***** Text under study
This documentation is for an unreleased version of Apache Flink. We recommend you use the latest stable version.
Parquet
Parquet Format #
Format: Serialization Schema Format: Deserialization Schema
The Apache Parquet format allows to read and write Parquet data.
Dependencies #
In order to use the Parquet format the following dependencies are required for both projects using a build automation tool (such as Maven or SBT) and SQL Client with SQL JAR bundles.
Maven dependency | SQL Client |
---|---|
|
Only available for stable releases. |
How to create a table with Parquet format #
Here is an example to create a table using Filesystem connector and Parquet format.
CREATE TABLE user_behavior (
user_id BIGINT,
item_id BIGINT,
category_id BIGINT,
behavior STRING,
ts TIMESTAMP(3),
dt STRING
) PARTITIONED BY (dt) WITH (
'connector' = 'filesystem',
'path' = '/tmp/user_behavior',
'format' = 'parquet'
)
Format Options #
Option | Required | Default | Type | Description |
---|---|---|---|---|
format |
required | (none) | String | Specify what format to use, here should be 'parquet'. |
parquet.utc-timezone |
optional | false | Boolean | Use UTC timezone or local timezone to the conversion between epoch time and LocalDateTime. Hive 0.x/1.x/2.x use local timezone. But Hive 3.x use UTC timezone. |
timestamp.time.unit |
optional | micros | String | Store parquet int64/LogicalTypes timestamps in this time unit, value is nanos/micros/millis. |
write.int64.timestamp |
optional | false | Boolean | Write parquet timestamp as int64/LogicalTypes instead of int96/OriginalTypes. Note: Timestamp will be time zone agnostic (NEVER converted to a different time zone). |
Parquet format also supports configuration from ParquetOutputFormat.
For example, you can configure parquet.compression=GZIP
to enable gzip compression.
Data Type Mapping #
Currently, Parquet format type mapping is compatible with Apache Hive, but by default not with Apache Spark:
- Timestamp: mapping timestamp type to int96 whatever the precision is.
- Spark compatibility requires int64 via config option
write.int64.timestamp
(see above). - Decimal: mapping decimal type to fixed length byte array according to the precision.
The following table lists the type mapping from Flink type to Parquet type.
Flink Data Type | Parquet type | Parquet logical type | Limitations |
---|---|---|---|
CHAR / VARCHAR / STRING | BINARY | UTF8 | |
BOOLEAN | BOOLEAN | ||
BINARY / VARBINARY | BINARY | ||
DECIMAL | FIXED_LEN_BYTE_ARRAY | DECIMAL | |
TINYINT | INT32 | INT_8 | |
SMALLINT | INT32 | INT_16 | |
INT | INT32 | ||
BIGINT | INT64 | ||
FLOAT | FLOAT | ||
DOUBLE | DOUBLE | ||
DATE | INT32 | DATE | |
TIME | INT32 | TIME_MILLIS | |
TIMESTAMP | INT96 (or INT64) | ||
ARRAY | - | LIST | |
MAP | - | MAP | [Parquet does not support nullable map keys](https://github.com/apache/parquet-format/blob/master/LogicalTypes.md#maps) |
MULTISET | - | MAP | [Parquet does not support nullable map keys](https://github.com/apache/parquet-format/blob/master/LogicalTypes.md#maps) |
ROW | - | STRUCT |
**********
__Exercise details__. Reproduce the passage of the Parquet format documentation above, starting at the words "Format Options #" and stopping after "configuration from ParquetOutputFormat.".
***** Extracted material
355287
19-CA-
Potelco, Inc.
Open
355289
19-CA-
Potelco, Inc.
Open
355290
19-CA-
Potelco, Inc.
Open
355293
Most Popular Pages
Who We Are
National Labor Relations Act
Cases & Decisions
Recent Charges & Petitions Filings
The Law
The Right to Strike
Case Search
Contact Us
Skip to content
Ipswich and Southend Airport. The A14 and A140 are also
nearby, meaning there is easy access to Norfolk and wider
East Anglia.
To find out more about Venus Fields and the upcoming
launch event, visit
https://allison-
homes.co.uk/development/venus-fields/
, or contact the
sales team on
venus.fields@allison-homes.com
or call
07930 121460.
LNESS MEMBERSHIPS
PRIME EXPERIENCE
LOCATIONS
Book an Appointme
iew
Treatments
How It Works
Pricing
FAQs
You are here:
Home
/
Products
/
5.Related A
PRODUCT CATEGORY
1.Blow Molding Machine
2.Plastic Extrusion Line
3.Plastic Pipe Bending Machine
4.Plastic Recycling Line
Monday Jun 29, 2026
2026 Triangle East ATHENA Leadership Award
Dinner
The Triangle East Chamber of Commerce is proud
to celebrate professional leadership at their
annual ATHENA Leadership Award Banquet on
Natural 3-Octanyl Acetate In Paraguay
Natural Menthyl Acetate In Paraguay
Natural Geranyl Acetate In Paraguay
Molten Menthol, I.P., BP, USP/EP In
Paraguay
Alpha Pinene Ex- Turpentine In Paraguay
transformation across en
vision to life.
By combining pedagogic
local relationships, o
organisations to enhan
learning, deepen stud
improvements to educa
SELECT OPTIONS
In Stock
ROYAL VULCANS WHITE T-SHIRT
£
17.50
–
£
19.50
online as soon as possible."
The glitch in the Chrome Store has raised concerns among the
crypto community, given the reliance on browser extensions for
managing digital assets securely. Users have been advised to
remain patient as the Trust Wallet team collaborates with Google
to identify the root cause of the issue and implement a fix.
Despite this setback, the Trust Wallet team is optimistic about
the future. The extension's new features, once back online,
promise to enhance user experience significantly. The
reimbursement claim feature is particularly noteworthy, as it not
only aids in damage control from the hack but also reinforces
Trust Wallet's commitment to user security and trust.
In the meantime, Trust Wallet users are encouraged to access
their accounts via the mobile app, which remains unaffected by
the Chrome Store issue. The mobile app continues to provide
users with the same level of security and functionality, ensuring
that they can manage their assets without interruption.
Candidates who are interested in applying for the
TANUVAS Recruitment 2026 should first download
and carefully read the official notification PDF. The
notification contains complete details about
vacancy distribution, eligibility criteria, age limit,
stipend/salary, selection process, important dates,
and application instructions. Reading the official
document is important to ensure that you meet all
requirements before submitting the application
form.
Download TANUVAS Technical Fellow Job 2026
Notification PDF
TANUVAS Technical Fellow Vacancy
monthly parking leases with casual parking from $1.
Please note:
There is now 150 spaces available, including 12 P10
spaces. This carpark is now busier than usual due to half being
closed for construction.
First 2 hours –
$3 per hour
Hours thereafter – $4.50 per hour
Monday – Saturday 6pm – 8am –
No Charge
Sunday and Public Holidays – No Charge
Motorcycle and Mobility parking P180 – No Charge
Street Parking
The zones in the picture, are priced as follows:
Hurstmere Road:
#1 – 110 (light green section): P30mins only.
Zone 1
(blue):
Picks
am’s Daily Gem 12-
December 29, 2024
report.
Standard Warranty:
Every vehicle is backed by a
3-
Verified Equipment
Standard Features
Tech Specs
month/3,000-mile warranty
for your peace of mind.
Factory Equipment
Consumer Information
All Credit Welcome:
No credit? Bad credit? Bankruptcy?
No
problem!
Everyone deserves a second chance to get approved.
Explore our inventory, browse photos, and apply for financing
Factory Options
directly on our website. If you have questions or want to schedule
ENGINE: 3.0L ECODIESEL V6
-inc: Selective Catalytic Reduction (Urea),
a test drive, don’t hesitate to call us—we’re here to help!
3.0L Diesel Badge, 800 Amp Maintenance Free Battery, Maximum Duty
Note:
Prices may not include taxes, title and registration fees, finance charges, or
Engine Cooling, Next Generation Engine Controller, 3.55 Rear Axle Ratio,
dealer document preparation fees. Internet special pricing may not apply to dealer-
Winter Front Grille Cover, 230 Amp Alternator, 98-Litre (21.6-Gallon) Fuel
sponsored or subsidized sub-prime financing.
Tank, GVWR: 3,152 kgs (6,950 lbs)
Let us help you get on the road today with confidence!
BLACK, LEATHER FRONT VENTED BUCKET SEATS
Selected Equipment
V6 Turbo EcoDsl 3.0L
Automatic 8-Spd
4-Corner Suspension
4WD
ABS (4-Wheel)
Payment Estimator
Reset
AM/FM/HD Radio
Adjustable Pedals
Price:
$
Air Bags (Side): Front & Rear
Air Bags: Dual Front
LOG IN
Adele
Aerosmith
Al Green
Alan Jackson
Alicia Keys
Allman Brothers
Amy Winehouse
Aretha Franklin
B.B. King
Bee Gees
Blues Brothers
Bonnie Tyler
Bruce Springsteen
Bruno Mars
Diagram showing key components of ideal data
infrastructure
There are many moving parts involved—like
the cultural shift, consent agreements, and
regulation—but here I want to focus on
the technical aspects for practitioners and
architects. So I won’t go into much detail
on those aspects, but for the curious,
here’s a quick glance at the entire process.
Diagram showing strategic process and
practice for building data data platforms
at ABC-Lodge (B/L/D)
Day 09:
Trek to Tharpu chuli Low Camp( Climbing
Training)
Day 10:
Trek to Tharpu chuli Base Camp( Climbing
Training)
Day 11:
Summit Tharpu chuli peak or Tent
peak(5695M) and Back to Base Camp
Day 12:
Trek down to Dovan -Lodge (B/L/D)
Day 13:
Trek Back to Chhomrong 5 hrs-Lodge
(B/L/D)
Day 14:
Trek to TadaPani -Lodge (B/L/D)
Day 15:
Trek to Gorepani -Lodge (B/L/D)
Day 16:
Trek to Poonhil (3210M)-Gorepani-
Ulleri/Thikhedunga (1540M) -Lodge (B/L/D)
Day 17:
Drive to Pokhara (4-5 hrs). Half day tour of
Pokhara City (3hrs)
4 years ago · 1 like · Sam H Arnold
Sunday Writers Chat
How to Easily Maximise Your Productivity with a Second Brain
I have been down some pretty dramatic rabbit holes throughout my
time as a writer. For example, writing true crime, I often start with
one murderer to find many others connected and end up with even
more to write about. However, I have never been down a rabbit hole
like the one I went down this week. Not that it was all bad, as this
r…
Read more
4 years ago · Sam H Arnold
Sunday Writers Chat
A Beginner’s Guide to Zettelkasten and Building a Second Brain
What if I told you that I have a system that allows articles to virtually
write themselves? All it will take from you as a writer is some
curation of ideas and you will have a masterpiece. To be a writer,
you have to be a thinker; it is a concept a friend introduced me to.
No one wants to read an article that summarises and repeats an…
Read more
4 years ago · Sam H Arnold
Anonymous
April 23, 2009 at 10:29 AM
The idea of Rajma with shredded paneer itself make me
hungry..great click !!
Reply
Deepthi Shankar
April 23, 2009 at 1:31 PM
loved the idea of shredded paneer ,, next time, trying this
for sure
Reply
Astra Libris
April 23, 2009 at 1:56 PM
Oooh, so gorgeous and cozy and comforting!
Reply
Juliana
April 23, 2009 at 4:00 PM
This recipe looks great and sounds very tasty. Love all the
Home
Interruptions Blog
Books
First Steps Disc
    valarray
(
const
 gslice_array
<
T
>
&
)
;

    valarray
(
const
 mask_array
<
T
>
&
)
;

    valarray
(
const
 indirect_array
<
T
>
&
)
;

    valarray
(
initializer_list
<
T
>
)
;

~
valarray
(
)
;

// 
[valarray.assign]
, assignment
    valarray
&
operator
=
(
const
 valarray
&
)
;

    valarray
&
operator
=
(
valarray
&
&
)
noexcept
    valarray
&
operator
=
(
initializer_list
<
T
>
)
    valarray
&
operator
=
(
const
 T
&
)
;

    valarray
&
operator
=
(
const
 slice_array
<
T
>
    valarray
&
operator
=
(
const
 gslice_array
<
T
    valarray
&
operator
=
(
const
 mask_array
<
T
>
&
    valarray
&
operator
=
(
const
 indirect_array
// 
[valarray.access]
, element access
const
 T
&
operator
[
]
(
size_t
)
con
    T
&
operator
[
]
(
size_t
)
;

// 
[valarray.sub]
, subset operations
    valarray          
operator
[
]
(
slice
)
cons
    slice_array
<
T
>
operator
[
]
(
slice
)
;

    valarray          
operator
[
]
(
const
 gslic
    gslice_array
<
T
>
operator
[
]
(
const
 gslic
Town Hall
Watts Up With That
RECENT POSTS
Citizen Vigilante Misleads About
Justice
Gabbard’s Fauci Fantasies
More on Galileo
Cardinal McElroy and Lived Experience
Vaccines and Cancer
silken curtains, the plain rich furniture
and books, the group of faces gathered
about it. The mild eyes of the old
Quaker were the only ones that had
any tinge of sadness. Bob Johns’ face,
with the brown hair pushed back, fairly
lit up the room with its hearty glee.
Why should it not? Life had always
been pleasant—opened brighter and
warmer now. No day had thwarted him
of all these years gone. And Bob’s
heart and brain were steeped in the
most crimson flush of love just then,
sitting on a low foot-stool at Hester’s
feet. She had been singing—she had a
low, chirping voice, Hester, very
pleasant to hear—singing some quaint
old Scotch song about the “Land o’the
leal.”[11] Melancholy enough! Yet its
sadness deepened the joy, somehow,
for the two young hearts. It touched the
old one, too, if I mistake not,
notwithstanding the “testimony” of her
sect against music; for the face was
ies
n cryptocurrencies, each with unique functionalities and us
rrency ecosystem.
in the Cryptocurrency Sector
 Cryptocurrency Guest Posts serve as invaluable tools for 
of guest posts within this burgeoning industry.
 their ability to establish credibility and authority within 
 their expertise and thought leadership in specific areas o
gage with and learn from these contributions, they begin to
**********
__Response to the exercise__.
Format Options #
Option | Required | Default | Type | Description |
---|---|---|---|---|
format |
required | (none) | String | Specify what format to use, here should be 'parquet'. |
parquet.utc-timezone |
optional | false | Boolean | Use UTC timezone or local timezone to the conversion between epoch time and LocalDateTime. Hive 0.x/1.x/2.x use local timezone. But Hive 3.x use UTC timezone. |
timestamp.time.unit |
optional | micros | String | Store parquet int64/LogicalTypes timestamps in this time unit, value is nanos/micros/millis. |
write.int64.timestamp |
optional | false | Boolean | Write parquet timestamp as int64/LogicalTypes instead of int96/OriginalTypes. Note: Timestamp will be time zone agnostic (NEVER converted to a different time zone). |
Parquet format also supports configuration from ParquetOutputFormat.